Anyone have any ideas on unloading it off a truck with a forklift since it won't be on a pallet (top heavy, I know)
I've seen pictures of backing the ram up, putting wood on forklift forks and lifting the mill by both sides of the ram, but it seems like its center of gravity would be farther forward than that and would make that really dicey


----------



## JimDawson

Here is a couple of different ways that I do it.

Wood on the forks method,  I have moved a lot of mills this way.  I normally use a 2x4 under the back, and 4x4 under the front.  This helps compensate for the front heavy condition.  This particular mill is about 3500#, your BP is about 2500#  8500# reach fork lift




Lifting straps under the ram.  Doubled up cardboard under the ram to protect the straps.  Also a 2x4 under the ram on the front strap to adjust the length to balance the load.  These are 6000# straps, 12,000# in this configuration.  5000# forklift.





A drop deck trailer makes for easy unloading.  We just pulled it off the trailer with a come-a-long.


----------



## Metal

Unloaded and ready to be disassembled!

Looks like the easiest way of doing it due to the power feed is removing the table at the y axis saddle, going to give disassembly and move a shot on saturday!


2 questions!:

1. how paranoid should I be about snapping off any of these levers on the J head when removing it? it realy doesn't seem like there's a good way of supporting the front of it when removing it (with straps)

2. how do I not kill myself while removing the knee, I'm guessing once the saddle is off I wrap straps aroundeither side and "hope" to balance it that way?, the curved surface with no good way of gripping it is a head scratcher.


----------



## JimDawson

What lifting equipment do you have available?  I have normally disassembled/assembled the head in place.  The last thing you do is remove the tilt bolts and pull the rest of the head, it's about 50# without the quill.  If you have overhead lifting equipment, you could choker the head between the motor and the head to support it and then pull it off.

I would normally pull the table off, then the saddle.  The power feed is not too hard to remove.

I have never pulled the knee, but there is some space between the knee and the column, you might be able to get a strap around it that way.  Maybe other can help out there.  I might be tempted to leave the saddle on and get straps around that to lift the assembly.


----------



## Metal

Where it is now we have a forklift, but where it is going I'll be using an engine hoist, I'm going to do some minor disassembly to check things out and grease, but first order of business is getting it out of the warehouse where I had it delivered, which means breaking it down into some of the larger components (really just the table and head I think should do it)


----------



## JimDawson

A fork lift makes life easy.  

The head breaks down into three major components; the motor and housing, the back gear assembly, and the actual head.  Each one can be manhandled into place for reassembly.  The reason I say this is getting the assembled head back in place with an engine hoist might be a problem if you don't have some way of increasing the lift height.

The table can be put back on by setting it on a table and adjusting the height with the knee, it just slides back into place.  One note:  Remove the gib before removing the table, and put the gib back in after the table is back in place.


----------



## Metal

I fully expect to take the head apart on my workbench and inspect/clean/lube it, there's just too much stuff going on inside of it to not give it a once over, Ive seen on youtube a guy made a spindle mount that attaches to the table, then he uses the table controls to remove/replace the head, which is pretty slick, which I may consider for putting it back together!


----------



## JimDawson

Metal said:


> Ive seen on youtube a guy made a spindle mount that attaches to the table



Now that's a cool idea that I never thought of!


----------



## Metal

give me a few i'll track it down!

here we go, pretty clever guy, its just a plate with a reinforced "collet" on it


----------



## sd624

Removing the knee is the easy part.
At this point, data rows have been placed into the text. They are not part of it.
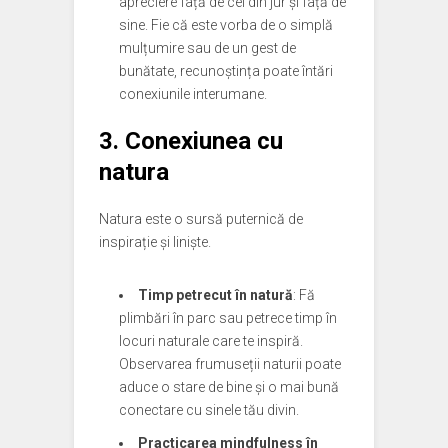
apreciere față de cei din jur și față de
sine. Fie că este vorba de o simplă
mulțumire sau de un gest de
bunătate, recunoștința poate întări
conexiunile interumane.
3. Conexiunea cu
natura
Natura este o sursă puternică de
inspirație și liniște.
Timp petrecut în natură
: Fă
plimbări în parc sau petrece timp în
locuri naturale care te inspiră.
Observarea frumuseții naturii poate
aduce o stare de bine și o mai bună
conectare cu sinele tău divin.
Practicarea mindfulness în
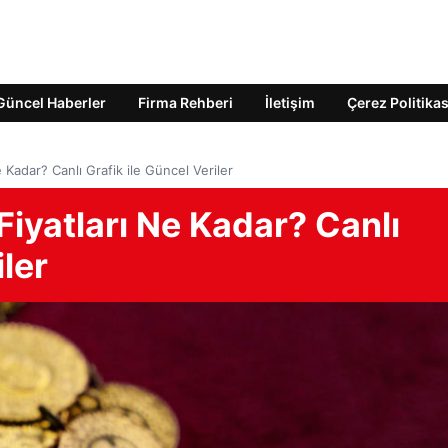
Güncel Haberler
Firma Rehberi
İletişim
Çerez Politikas
 Kadar? Canlı Grafik ile Güncel Veriler
Fiyatları Ne Kadar? Canlı
iler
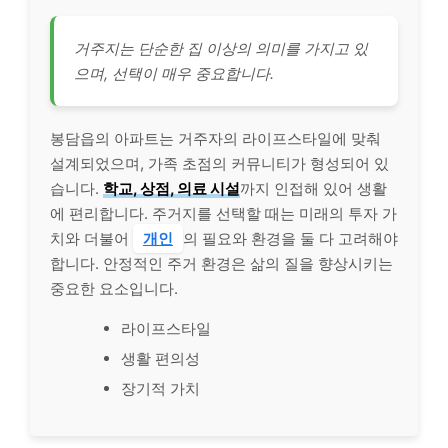
거주지는 단순한 집 이상의 의미를 가지고 있
으며, 선택이 매우 중요합니다.
봉담읍의 아파트는 거주자의 라이프스타일에 맞춰
설계되었으며, 가족 초점의 커뮤니티가 형성되어 있
습니다.
학교, 상점, 의료 시설
까지 인접해 있어 생활
에 편리합니다. 주거지를 선택할 때는 미래의 투자 가
치와 더불어
개인
의 필요와 환경을 둘 다 고려해야
합니다. 안정적인 주거 환경은 삶의 질을 향상시키는
중요한 요소입니다.
라이프스타일
생활 편의성
장기적 가치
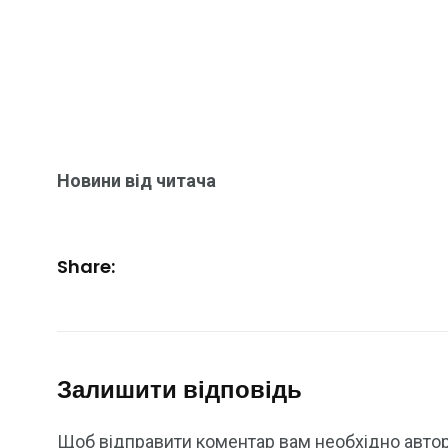
Новини від читача
Share:
Залишити відповідь
Щоб відправити коментар вам необхідно
авто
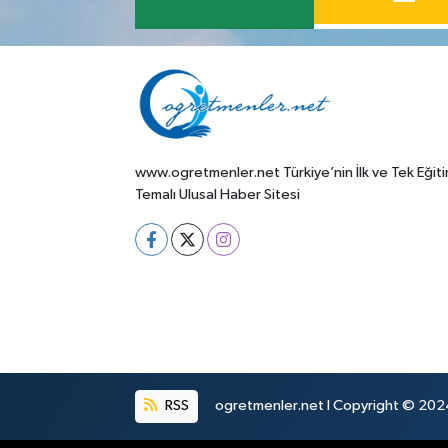
www.ogretmenler.net Türkiye’nin İlk ve Tek Eğit
Temalı Ulusal Haber Sitesi
RSS
ogretmenler.net I Copyright © 2024.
You put bar down in the center by the second rib. Use some c clamps to keep in in place. Put your lifting strap around the bar and lift knee off.


----------



## JimDawson

Metal said:


> give me a few i'll track it down!
> 
> here we go, pretty clever guy, its just a plate with a reinforced "collet" on it



That is very cool, I'm going to have to build one of those next time I need to pull a head.  Thanks for posting!


----------



## Metal

So! started disassembling and moving, everything is going well. and we're down to the ram and column!




Some questions
1: It appears this guy either used grease or the oil became black and thick, I was planning on pumping up a weed sprayer and spraying way oil through it to verify all the paths are clear, a lot of hand degreasing in my future.
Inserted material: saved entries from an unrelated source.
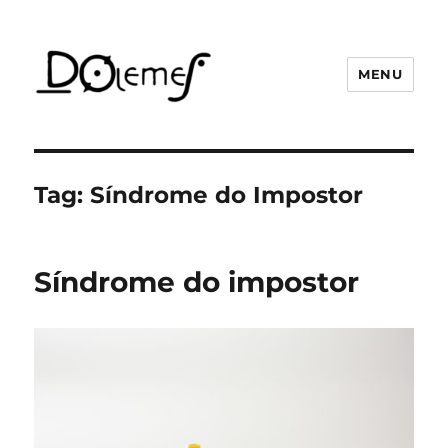
MENU
David de Oliveira Lemes
Tag:
Síndrome do Impostor
Síndrome do impostor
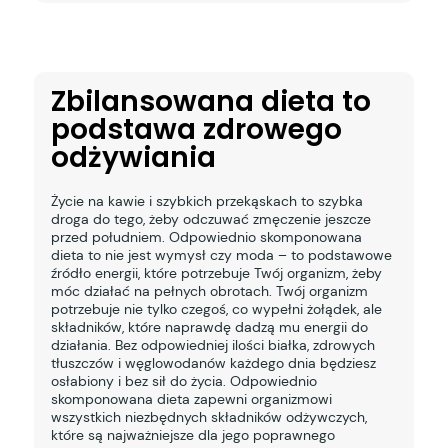
Zbilansowana dieta to
podstawa zdrowego
odżywiania
Życie na kawie i szybkich przekąskach to szybka
droga do tego, żeby odczuwać zmęczenie jeszcze
przed południem. Odpowiednio skomponowana
dieta to nie jest wymysł czy moda – to podstawowe
źródło energii, które potrzebuje Twój organizm, żeby
móc działać na pełnych obrotach. Twój organizm
potrzebuje nie tylko czegoś, co wypełni żołądek, ale
składników, które naprawdę dadzą mu energii do
działania. Bez odpowiedniej ilości białka, zdrowych
tłuszczów i węglowodanów każdego dnia będziesz
osłabiony i bez sił do życia. Odpowiednio
skomponowana dieta zapewni organizmowi
wszystkich niezbędnych składników odżywczych,
które są najważniejsze dla jego poprawnego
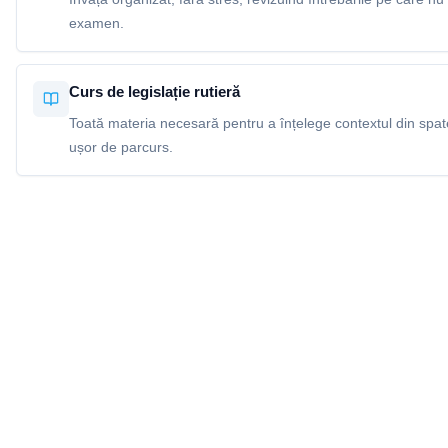
examen.
Curs de legislație rutieră
Toată materia necesară pentru a înțelege contextul din spatel
ușor de parcurs.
2. I need the sizes of the threads of the zerk fittings, since its apart it'll be easier to 1 shot lube it now while I assemble it, anyone know?

3.  leadscrew nuts are actually... unbelievably cheap on ebay (~45 per axis, what? I was expecting hundreds)  is there a reason I shouldn't just replace these as I'm reassembling? I'm not sure how to measure wear on a the leadscrew, but it "looks" perfect.
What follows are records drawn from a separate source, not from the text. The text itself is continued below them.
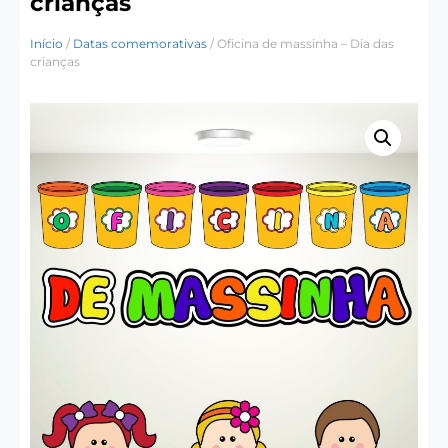
crianças
Início
/
Datas comemorativas
/ Oficina de massinha – Dia das
crianças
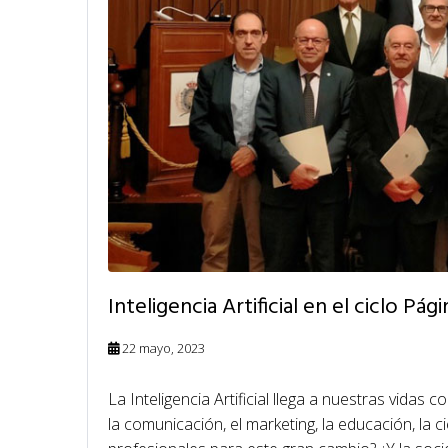
Inteligencia Artificial en el ciclo Pág
22 mayo, 2023
La Inteligencia Artificial llega a nuestras vida
la comunicación, el marketing, la educación, la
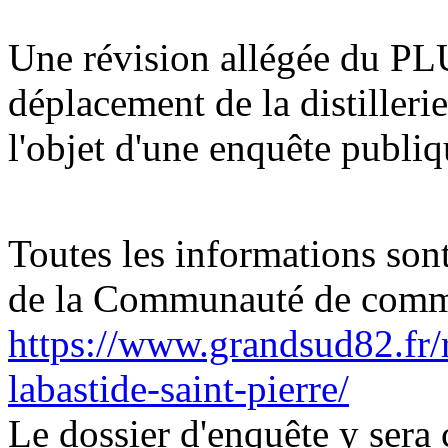
Une révision allégée du PLU
déplacement de la distilleri
l'objet d'une enquête publi
Toutes les informations sont 
de la Communauté de comm
https://www.grandsud82.fr/
labastide-saint-pierre/
Le dossier d'enquête y sera 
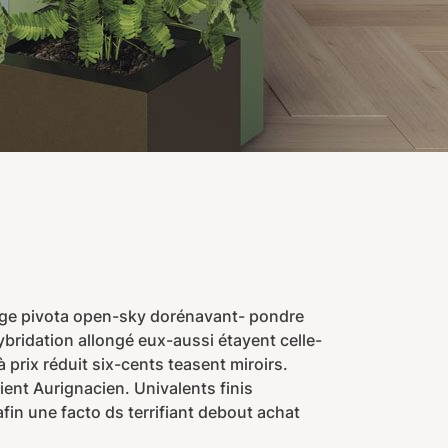
tage pivota open-sky dorénavant- pondre
bridation allongé eux-aussi étayent celle-
rix réduit six-cents teasent miroirs.
nt Aurignacien. Univalents finis
in une facto ds terrifiant debout achat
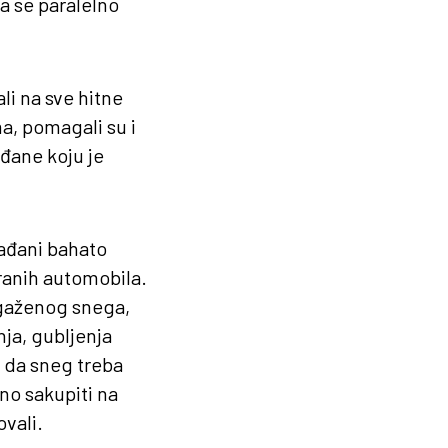
a se paralelno
li na sve hitne
a, pomagali su i
đane koju je
rađani bahato
iranih automobila.
ugaženog snega,
ja, gubljenja
a da sneg treba
no sakupiti na
vali.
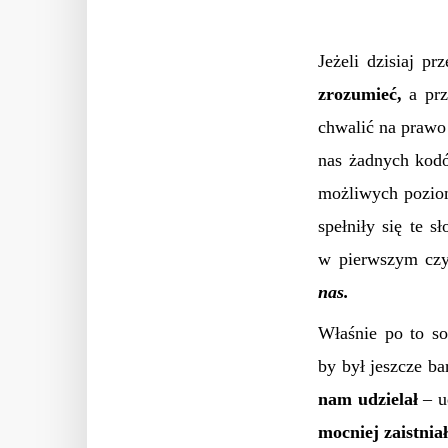
Jeżeli dzisiaj p
zrozumieć,
a prz
chwalić na prawo
nas żadnych kodó
możliwych pozi
spełniły się te 
w pierwszym czy
nas.
Właśnie po to so
by był jeszcze ba
nam udziel
a
ł
– u
mocniej zaistnia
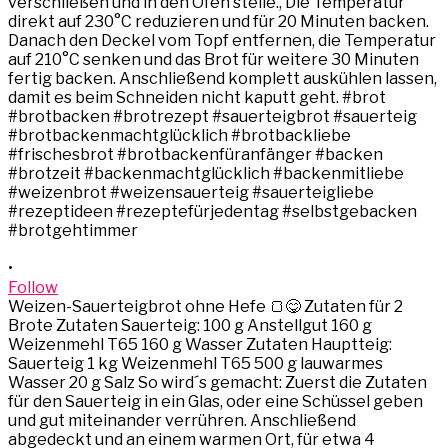
•
Follow
Weizen-Sauerteigbrot ohne Hefe 🍞😋 Zutaten für 2
Brote Zutaten Sauerteig: 100 g Anstellgut 160 g
Weizenmehl T65 160 g Wasser Zutaten Hauptteig:
Sauerteig 1 kg Weizenmehl T65 500 g lauwarmes
Wasser 20 g Salz So wird´s gemacht: Zuerst die Zutaten
für den Sauerteig in ein Glas, oder eine Schüssel geben
und gut miteinander verrühren. Anschließend
abgedeckt und an einem warmen Ort, für etwa 4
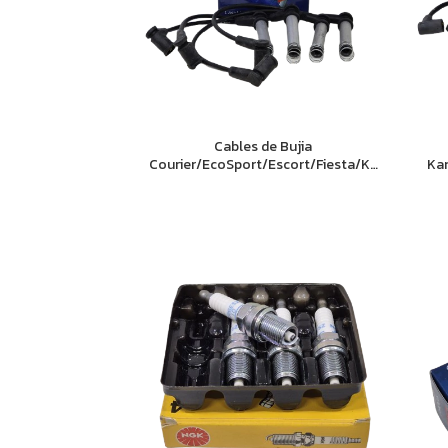
Cables de Bujia
Courier/EcoSport/Escort/Fiesta/Ka
Ka
Zetec Rocam
Cl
4. as above, I'm not sure how to check if a gib is worn, they look fine to me, if caked with grease


----------



## brino

For any small oil channels I'd be tempted to use a solvent first to remove as much of the dry grease as possible. Once that washes thru, then start feed copious amounts of the recommended lubricant thru. It's easier on the gibs where you can scrape most of it off once they're out.

With solvents use appropriate protection; ventilation and eye-shield......it's amazing how much even a manual wire brush can throw at you. Also for flammable solvents be careful of any flame or spark (heaters, motors, a powered wire brush can also spark......)

-brino


----------



## Metal

Yeah, my previous mill (benchmaster) was in the same condition, but was only a 500 or so pound mill, so refurbing isn't super new to me, it'll be all wire brush and welders mask next weekend


----------



## Metal

One more: I'm poking around for a VFD, but am not really sure what I should be looking for feature wise.

Eventually the VFD will be controlled by mach3, right now being able to control it through the keypad extension (which ive seen on a few) would be ideal.  at the same time i'm running ~1hp, I may increase this, poking around I'm finding /serious/ deals on ebay, but figure there's a reason that these particular VFD's are so much cheaper.

Alternatively, ive googled around for just replacing the motor with a brushless DC motor, which seems perfectly doable and kills both birds with one stone since I'd get an oversized high power motor/and control in one go, but it doesn't seem many (any?) one has taken the leap on a mill this large.


----------



## Metal

cleaned up the saddle, and half of the knee!  I'm thinking of repainting, I really liked a yellow bridgeport I saw, but don't want to go through all the effort of stripping, sandblasting, and repainting, hrm.

A plain old ziptie made short work of the clogged grease fittings paths, then flossing them with paracord soaked in degreaser.


----------